═══ EXERCISE MATERIALS

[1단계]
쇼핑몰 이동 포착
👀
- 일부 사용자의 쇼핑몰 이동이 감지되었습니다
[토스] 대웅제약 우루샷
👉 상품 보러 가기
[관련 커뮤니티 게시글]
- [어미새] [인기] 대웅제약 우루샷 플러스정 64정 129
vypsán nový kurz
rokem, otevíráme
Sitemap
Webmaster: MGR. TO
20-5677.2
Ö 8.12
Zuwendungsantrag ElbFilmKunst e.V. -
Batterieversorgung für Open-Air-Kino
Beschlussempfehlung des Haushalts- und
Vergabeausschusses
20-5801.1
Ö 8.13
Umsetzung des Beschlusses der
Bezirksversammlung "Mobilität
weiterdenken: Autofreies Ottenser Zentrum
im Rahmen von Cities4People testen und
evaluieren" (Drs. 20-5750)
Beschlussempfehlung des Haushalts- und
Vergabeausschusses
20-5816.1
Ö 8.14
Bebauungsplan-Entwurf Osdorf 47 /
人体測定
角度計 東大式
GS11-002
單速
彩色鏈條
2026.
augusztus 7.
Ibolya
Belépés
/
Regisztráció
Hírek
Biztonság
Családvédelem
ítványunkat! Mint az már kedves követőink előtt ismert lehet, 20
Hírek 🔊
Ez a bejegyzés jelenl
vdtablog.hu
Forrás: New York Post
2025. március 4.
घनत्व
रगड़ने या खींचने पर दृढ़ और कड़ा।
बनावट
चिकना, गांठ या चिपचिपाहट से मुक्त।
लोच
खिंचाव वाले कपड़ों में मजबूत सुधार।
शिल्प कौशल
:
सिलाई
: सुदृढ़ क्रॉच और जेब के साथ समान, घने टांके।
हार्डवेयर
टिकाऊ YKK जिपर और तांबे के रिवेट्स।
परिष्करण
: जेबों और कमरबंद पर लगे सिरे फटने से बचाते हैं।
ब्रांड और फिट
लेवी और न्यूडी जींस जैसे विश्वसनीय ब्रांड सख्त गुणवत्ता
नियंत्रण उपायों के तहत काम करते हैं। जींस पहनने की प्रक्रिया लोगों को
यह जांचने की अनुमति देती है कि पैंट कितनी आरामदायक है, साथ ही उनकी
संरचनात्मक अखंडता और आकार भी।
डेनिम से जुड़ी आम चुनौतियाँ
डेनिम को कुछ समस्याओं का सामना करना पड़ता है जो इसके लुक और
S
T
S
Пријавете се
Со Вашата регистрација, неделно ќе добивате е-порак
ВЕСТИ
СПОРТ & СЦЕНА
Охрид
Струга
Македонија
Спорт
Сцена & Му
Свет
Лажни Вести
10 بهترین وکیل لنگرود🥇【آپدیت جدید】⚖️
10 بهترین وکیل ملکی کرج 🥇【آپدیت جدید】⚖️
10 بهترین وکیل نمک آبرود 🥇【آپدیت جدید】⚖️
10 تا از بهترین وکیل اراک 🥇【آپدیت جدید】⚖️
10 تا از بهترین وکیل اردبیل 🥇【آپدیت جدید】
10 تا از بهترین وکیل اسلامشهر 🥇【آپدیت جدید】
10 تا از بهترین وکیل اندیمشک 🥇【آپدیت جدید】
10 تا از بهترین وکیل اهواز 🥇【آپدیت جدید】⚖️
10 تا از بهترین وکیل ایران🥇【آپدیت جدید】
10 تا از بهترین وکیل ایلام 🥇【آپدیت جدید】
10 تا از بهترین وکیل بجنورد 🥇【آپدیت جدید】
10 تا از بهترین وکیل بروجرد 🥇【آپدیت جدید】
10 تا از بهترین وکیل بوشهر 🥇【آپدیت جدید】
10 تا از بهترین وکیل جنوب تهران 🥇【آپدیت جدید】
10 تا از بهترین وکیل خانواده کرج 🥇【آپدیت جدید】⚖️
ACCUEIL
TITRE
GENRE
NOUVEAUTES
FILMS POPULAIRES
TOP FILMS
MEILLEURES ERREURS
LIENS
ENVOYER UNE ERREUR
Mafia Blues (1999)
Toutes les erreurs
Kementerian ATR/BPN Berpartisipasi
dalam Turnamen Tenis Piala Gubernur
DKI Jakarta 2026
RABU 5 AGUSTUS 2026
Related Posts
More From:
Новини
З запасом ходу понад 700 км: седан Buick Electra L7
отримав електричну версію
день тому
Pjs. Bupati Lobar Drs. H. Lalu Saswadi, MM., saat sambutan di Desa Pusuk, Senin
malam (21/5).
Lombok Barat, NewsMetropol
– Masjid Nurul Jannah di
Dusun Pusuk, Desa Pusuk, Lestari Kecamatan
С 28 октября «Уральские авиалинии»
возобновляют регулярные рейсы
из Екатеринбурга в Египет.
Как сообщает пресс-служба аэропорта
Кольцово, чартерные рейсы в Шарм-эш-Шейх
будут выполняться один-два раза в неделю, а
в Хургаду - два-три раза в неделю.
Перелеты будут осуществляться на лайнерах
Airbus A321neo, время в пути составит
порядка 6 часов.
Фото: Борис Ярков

══════

ASSIGNMENT: Give back, word for word, only the lines above from the line holding "10 تا از بهترین وکیل جنوب تهران 🥇【آپدیت جدید】" to the line holding "dalam Turnamen Tenis Piala Gubernur", both included.

WRITTEN RESPONSE:
10 تا از بهترین وکیل جنوب تهران 🥇【آپدیت جدید】
10 تا از بهترین وکیل خانواده کرج 🥇【آپدیت جدید】⚖️
ACCUEIL
TITRE
GENRE
NOUVEAUTES
FILMS POPULAIRES
TOP FILMS
MEILLEURES ERREURS
LIENS
ENVOYER UNE ERREUR
Mafia Blues (1999)
Toutes les erreurs
Kementerian ATR/BPN Berpartisipasi
dalam Turnamen Tenis Piala Gubernur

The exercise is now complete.